START DATA PROVIDED

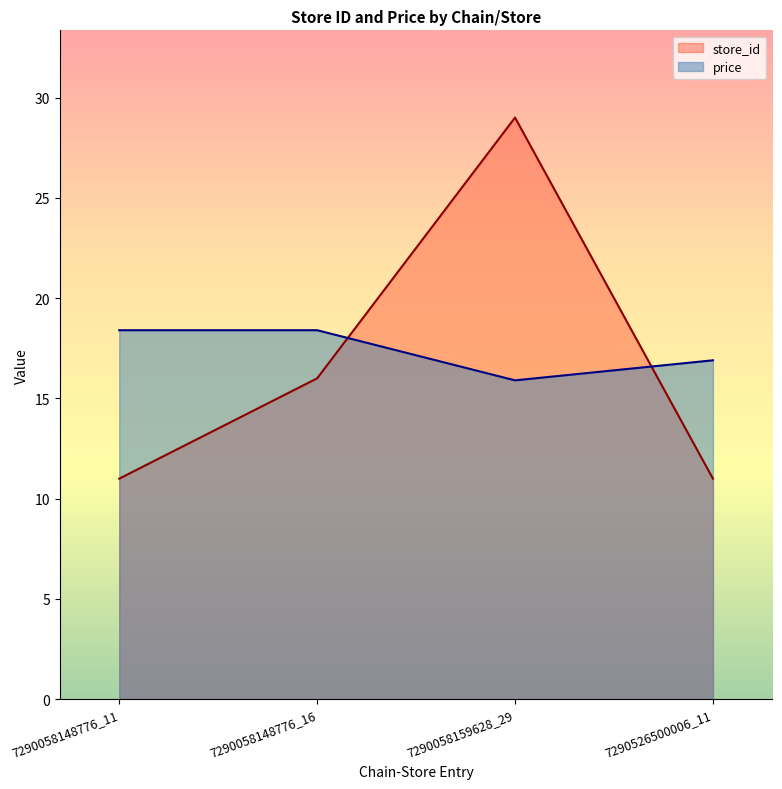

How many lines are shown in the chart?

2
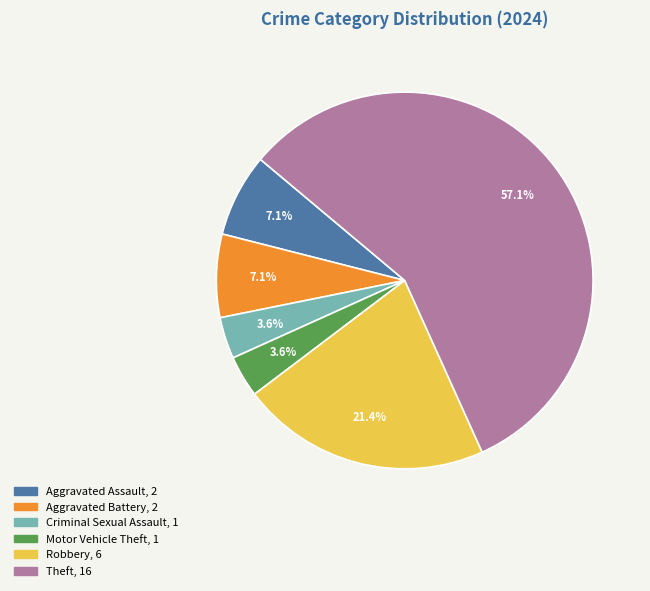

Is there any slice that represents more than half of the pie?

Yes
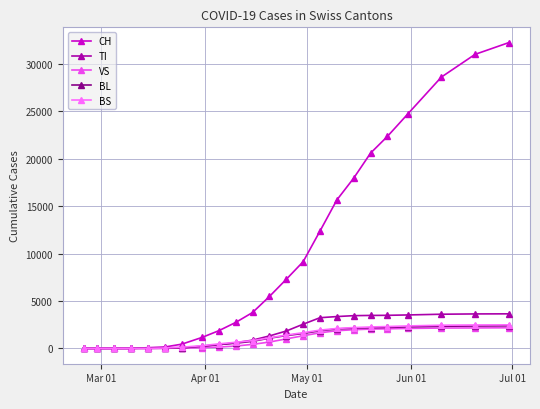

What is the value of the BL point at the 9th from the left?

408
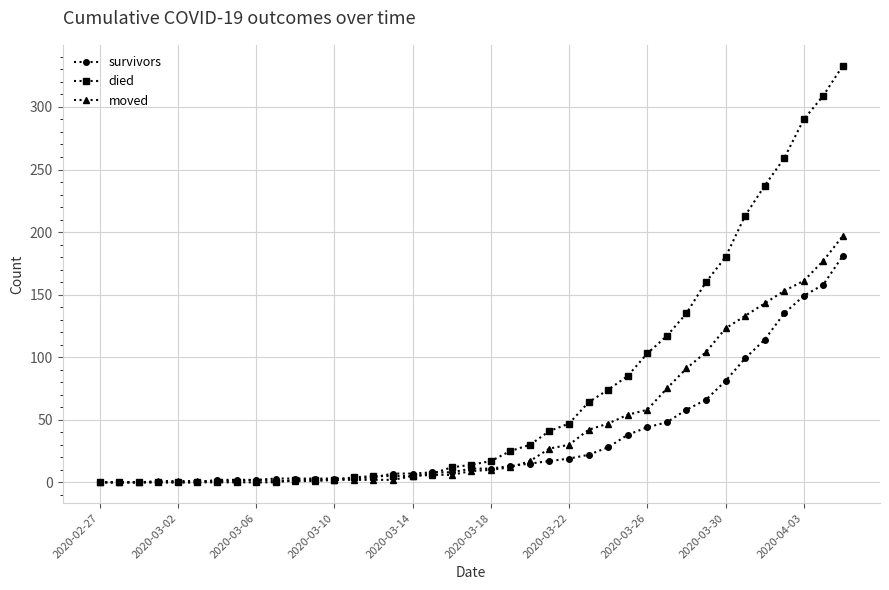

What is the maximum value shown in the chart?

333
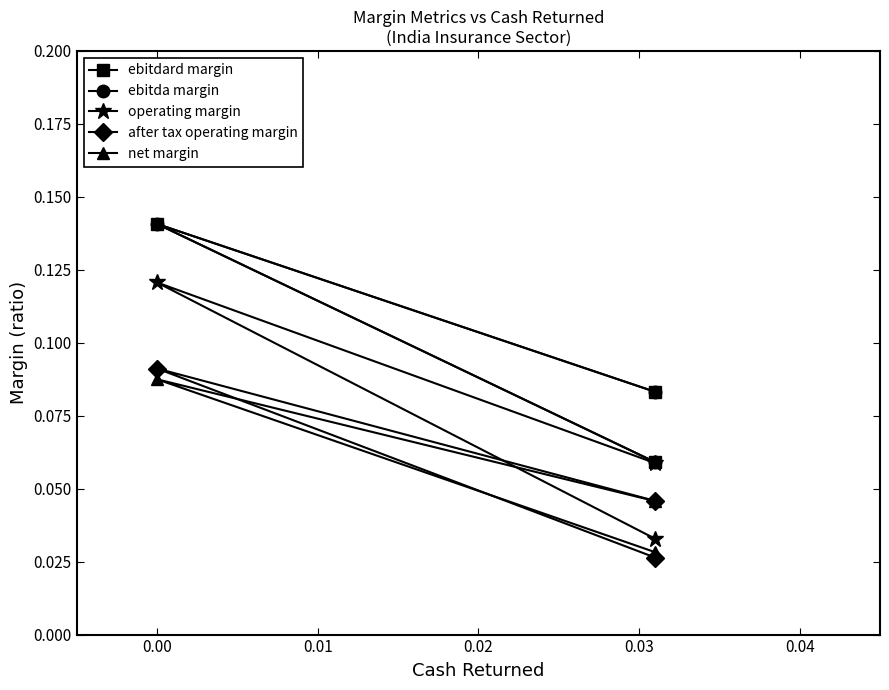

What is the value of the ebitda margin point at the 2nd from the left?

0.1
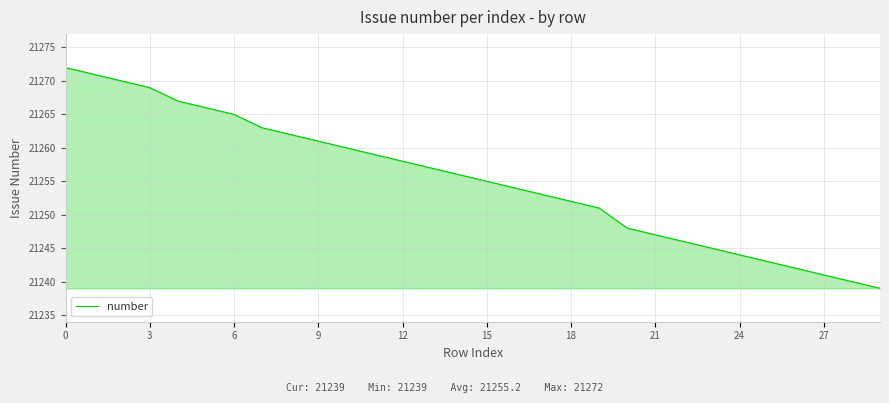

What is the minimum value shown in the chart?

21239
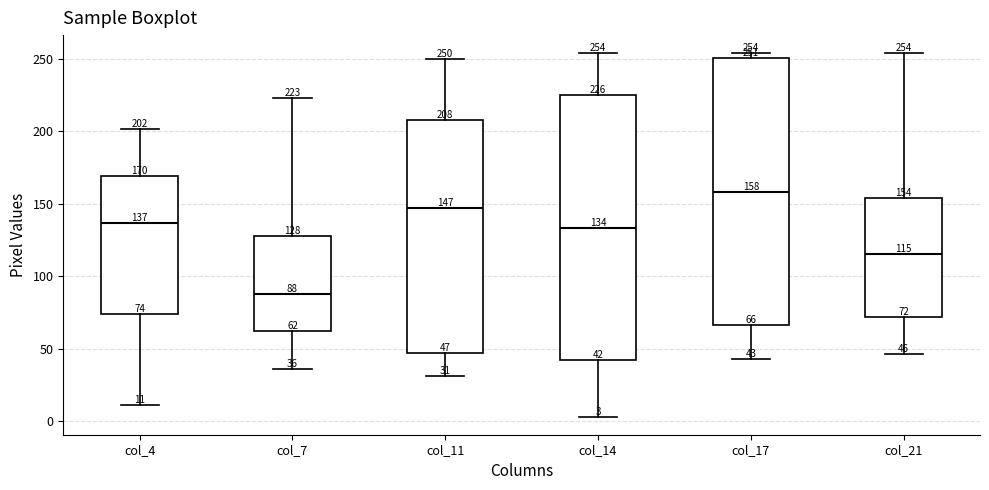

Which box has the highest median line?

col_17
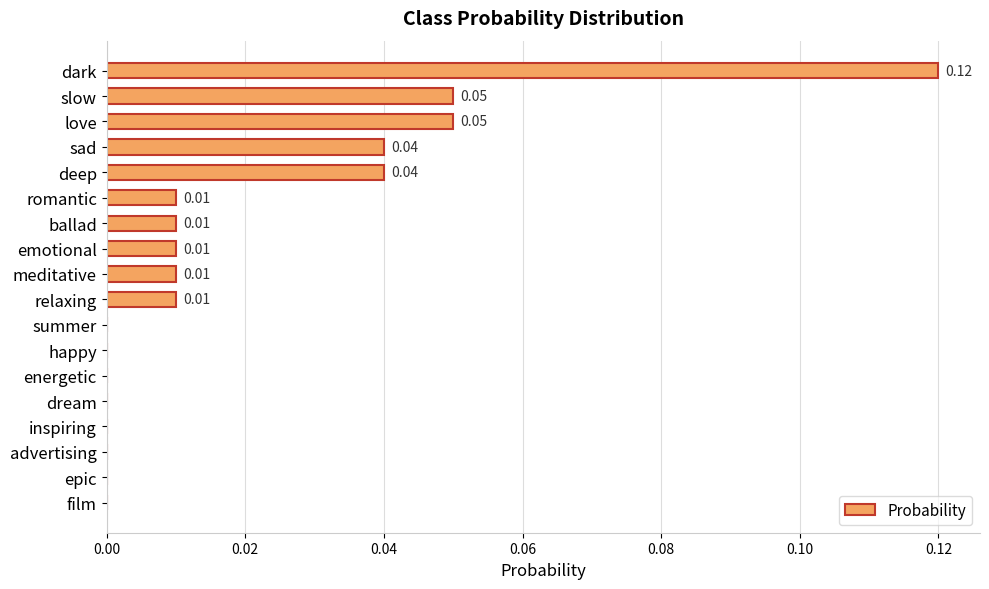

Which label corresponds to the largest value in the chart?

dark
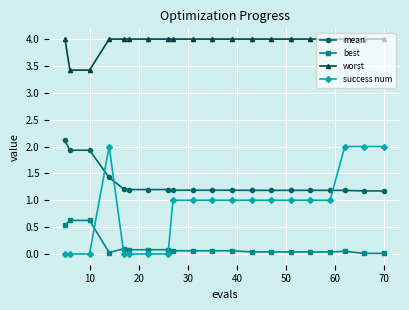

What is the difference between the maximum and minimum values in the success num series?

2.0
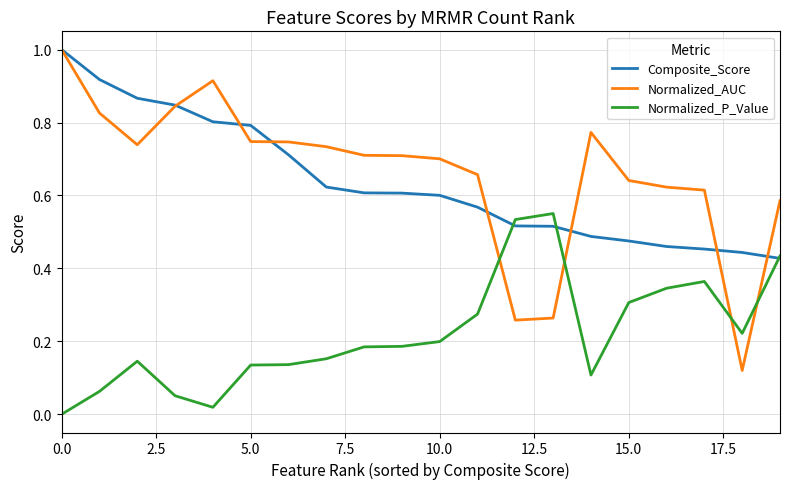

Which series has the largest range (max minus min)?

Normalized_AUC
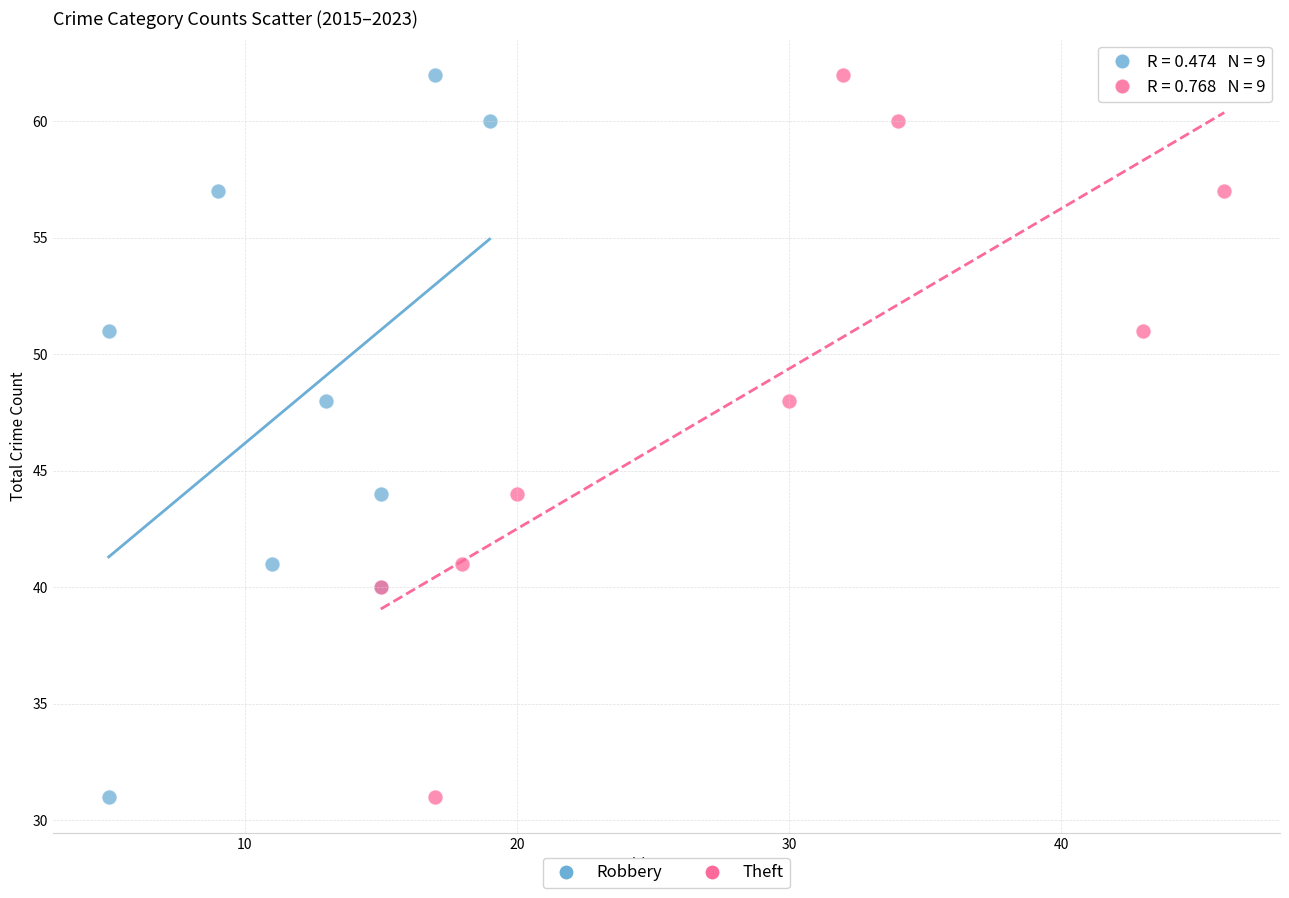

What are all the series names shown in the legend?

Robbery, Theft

END DATA PROVIDED

## [WHAT YOU SHOULD DO]
Write out the whole listing above word for word, leaving out the pictures.

## [YOUR SOLUTION]
How many lines are shown in the chart?

2

Is there any slice that represents more than half of the pie?

Yes

What is the value of the BL point at the 9th from the left?

408

What is the maximum value shown in the chart?

333

What is the value of the ebitda margin point at the 2nd from the left?

0.1

What is the minimum value shown in the chart?

21239

Which box has the highest median line?

col_17

Which label corresponds to the largest value in the chart?

dark

What is the difference between the maximum and minimum values in the success num series?

2.0

Which series has the largest range (max minus min)?

Normalized_AUC

What are all the series names shown in the legend?

Robbery, Theft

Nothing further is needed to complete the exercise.